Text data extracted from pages
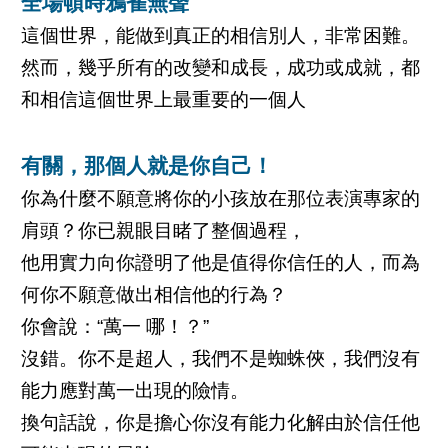
全場頓時鴉雀無聲
這個世界，能做到真正的相信別人，非常困難。
然而，幾乎所有的改變和成長，成功或成就，都
和相信這個世界上最重要的一個人
有關，那個人就是你自己！
你為什麼不願意將你的小孩放在那位表演專家的
肩頭？你已親眼目睹了整個過程，
他用實力向你證明了他是值得你信任的人，而為
何你不願意做出相信他的行為？
你會說：“萬一 哪！？”
沒錯。你不是超人，我們不是蜘蛛俠，我們沒有
能力應對萬一出現的險情。
換句話說，你是擔心你沒有能力化解由於信任他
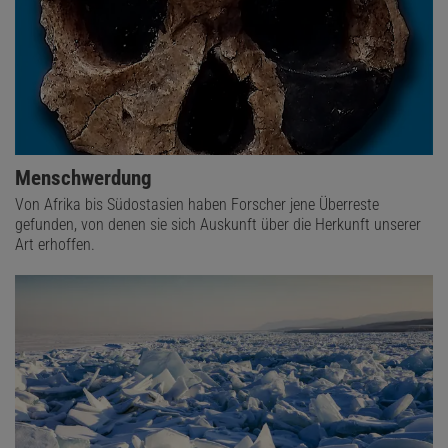
Menschwerdung
Von Afrika bis Südostasien haben Forscher jene Überreste
gefunden, von denen sie sich Auskunft über die Herkunft unserer
Art erhoffen.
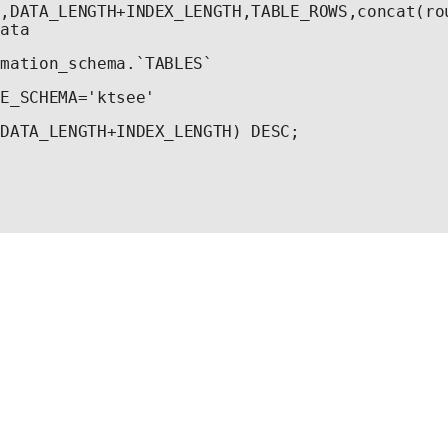
,DATA_LENGTH+INDEX_LENGTH,TABLE_ROWS,concat(ro
data 
rmation_schema.`TABLES`
LE_SCHEMA='ktsee'
(DATA_LENGTH+INDEX_LENGTH) DESC;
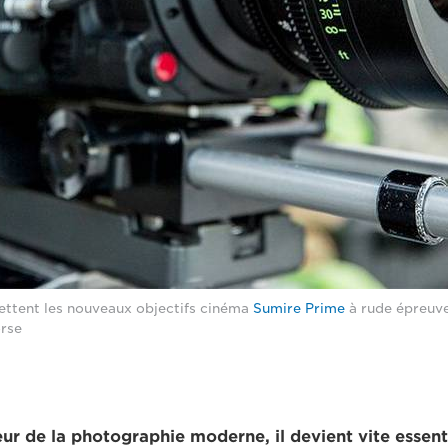
ettent les nouveaux objectifs cinéma
Sumire Prime
à rude épreuve
rse
eur de la photographie moderne, il devient vite essent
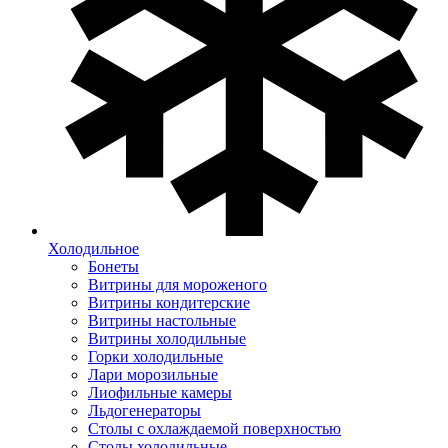
Холодильное
Бонеты
Витрины для мороженого
Витрины кондитерские
Витрины настольные
Витрины холодильные
Горки холодильные
Лари морозильные
Лиофильные камеры
Льдогенераторы
Столы с охлаждаемой поверхностью
Столы холодильные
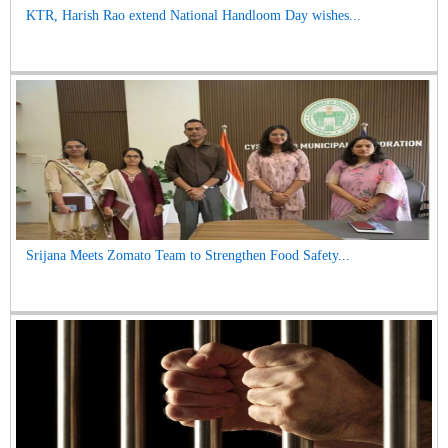
KTR, Harish Rao extend National Handloom Day wishes...
Srijana Meets Zomato Team to Strengthen Food Safety...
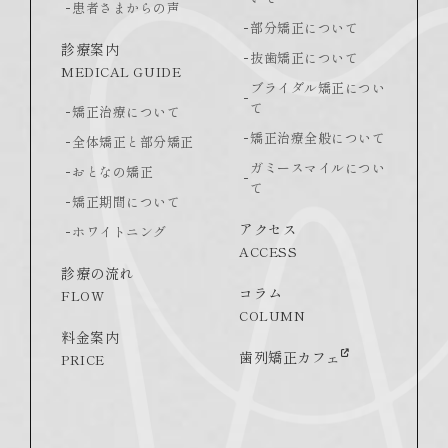
患者さまからの声
部分矯正について
診療案内
抜歯矯正について
MEDICAL GUIDE
ブライダル矯正につい
て
矯正治療について
矯正治療全般について
全体矯正と部分矯正
ガミースマイルについ
おとなの矯正
て
矯正期間について
アクセス
ホワイトニング
ACCESS
診療の流れ
コラム
FLOW
COLUMN
料金案内
歯列矯正カフェ
PRICE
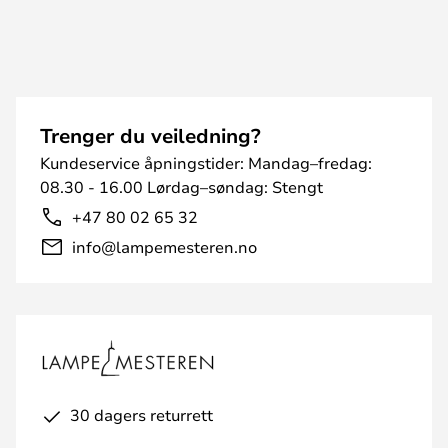
Trenger du veiledning?
Kundeservice åpningstider: Mandag–fredag:
08.30 - 16.00 Lørdag–søndag: Stengt
+47 80 02 65 32
info@lampemesteren.no
30 dagers returrett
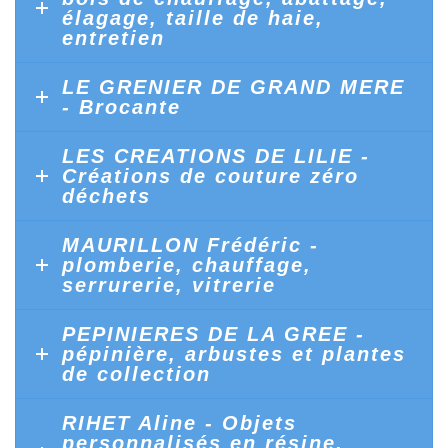
élagage, taille de haie,
entretien
LE GRENIER DE GRAND MERE
- Brocante
LES CREATIONS DE LILIE -
Créations de couture zéro
déchets
MAURILLON Frédéric -
plomberie, chauffage,
serrurerie, vitrerie
PEPINIERES DE LA GREE -
pépinière, arbustes et plantes
de collection
RIHET Aline - Objets
personnalisés en résine,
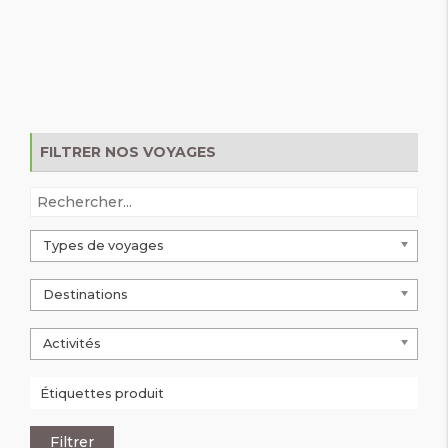
FILTRER NOS VOYAGES
Types de voyages
Destinations
Activités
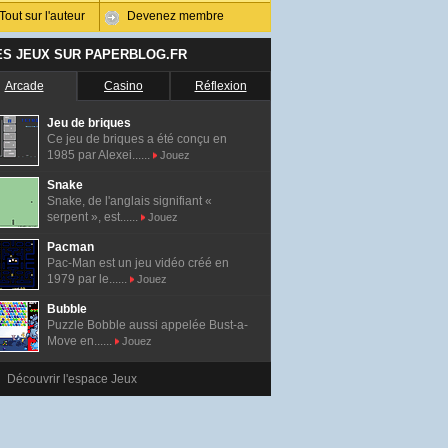
Tout sur l'auteur
Devenez membre
ES JEUX SUR PAPERBLOG.FR
Arcade
Casino
Réflexion
Jeu de briques
Ce jeu de briques a été conçu en
1985 par Alexei......
Jouez
Snake
Snake, de l'anglais signifiant «
serpent », est......
Jouez
Pacman
Pac-Man est un jeu vidéo créé en
1979 par le......
Jouez
Bubble
Puzzle Bobble aussi appelée Bust-a-
Move en......
Jouez
Découvrir l'espace Jeux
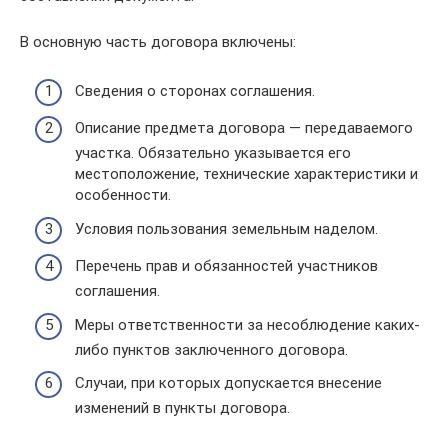
В основную часть договора включены:
Сведения о сторонах соглашения.
Описание предмета договора — передаваемого
участка. Обязательно указывается его
местоположение, технические характеристики и
особенности.
Условия пользования земельным наделом.
Перечень прав и обязанностей участников
соглашения.
Меры ответственности за несоблюдение каких-
либо пунктов заключенного договора.
Случаи, при которых допускается внесение
изменений в пункты договора.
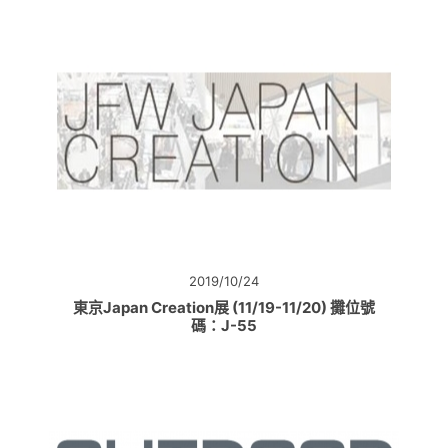
2019/10/24
東京Japan Creation展 (11/19-11/20) 攤位號
碼：J-55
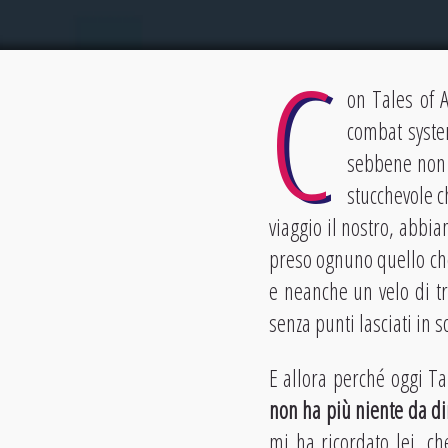
C
on Tales of 
combat system
sebbene non 
stucchevole c
viaggio il nostro, abbia
preso ognuno quello che 
e neanche un velo di tr
senza punti lasciati in 
E allora perché oggi T
non ha più niente da d
mi ha ricordato lei, ch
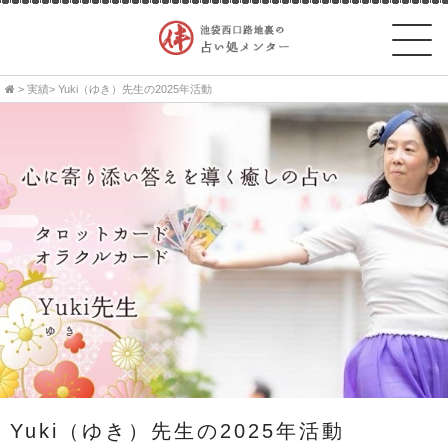
>
実績
> Yuki（ゆき）先生の2025年活動
Yuki（ゆき）先生の2025年活動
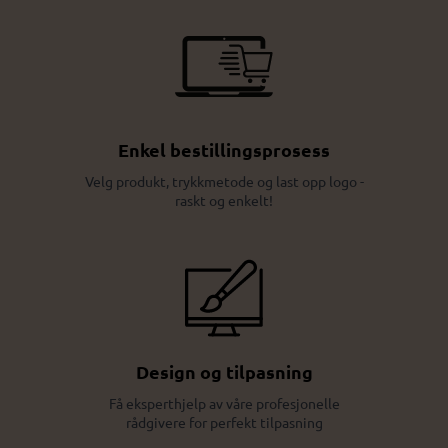
Enkel bestillingsprosess
Velg produkt, trykkmetode og last opp logo -
raskt og enkelt!
Design og tilpasning
Få eksperthjelp av våre profesjonelle
rådgivere for perfekt tilpasning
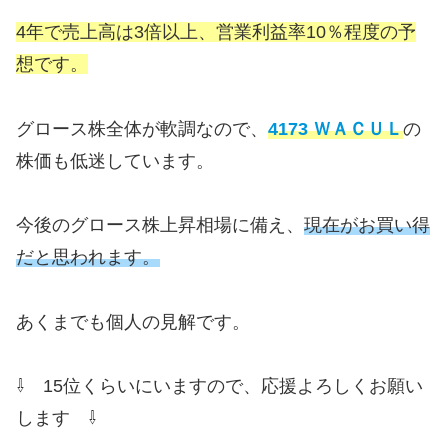
4年で売上高は3倍以上、営業利益率10％程度の予
想です。
グロース株全体が軟調なので、
4173 ＷＡＣＵＬ
の
株価も低迷しています。
今後のグロース株上昇相場に備え、
現在がお買い得
だと思われます。
あくまでも個人の見解です。
⇩ 15位くらいにいますので、応援よろしくお願い
します ⇩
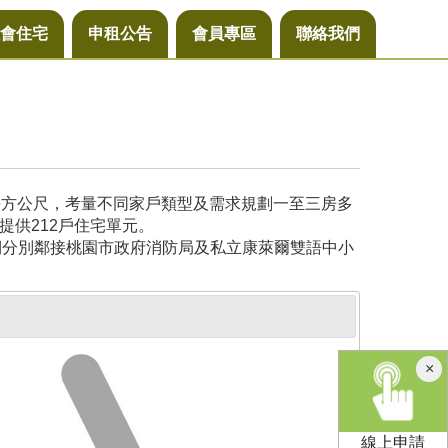
會住宅
申租公告
會員專區
聯絡我們
6平方公尺，考量不同家戶類型及需求規劃一至三房多
提供212戶住宅單元。
側分別鄰接桃園市政府消防局及私立康萊爾雙語中小
×
線上申請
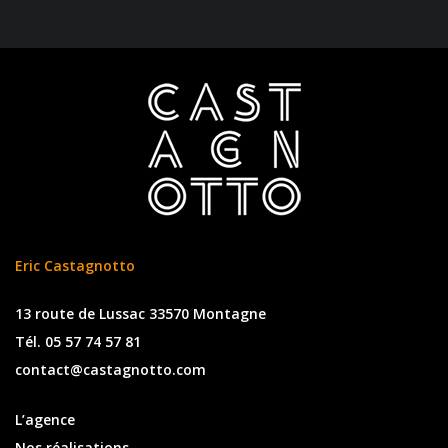
Eric Castagnotto
13 route de Lussac 33570 Montagne
Tél. 05 57 74 57 81
contact@castagnotto.com
L’agence
Nos réalisations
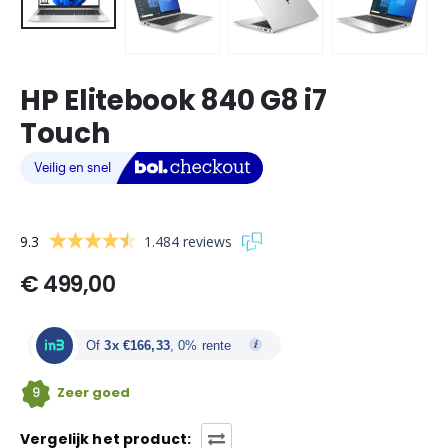
HP Elitebook 840 G8 i7
Touch
9.3
1.484 reviews
€
499,00
Of
3x €166,33
, 0% rente
9
Zeer goed
Vergelijk het product:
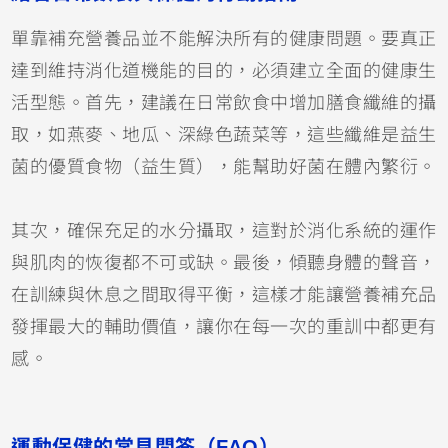
單靠補充營養品並不能解決所有的健康問題。要真正
達到維持消化道機能的目的，必須建立全面的健康生
活型態。首先，建議在日常飲食中增加膳食纖維的攝
取，如燕麥、地瓜、深綠色蔬菜等，這些纖維是益生
菌的優質食物（益生質），能幫助好菌在體內繁衍。
其次，確保充足的水分攝取，這對於消化系統的運作
與肌肉的恢復都不可或缺。最後，傾聽身體的聲音，
在訓練與休息之間取得平衡，這樣才能讓營養補充品
發揮最大的輔助價值，讓你在每一次的重訓中都更有
感。
運動保健的常見問答（FAQ）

**REQUEST:**
Please count the lines in the listing above that contain the string "Snake". Reply with the number alone.

**SOLUTION FOR THIS PROBLEM:**
2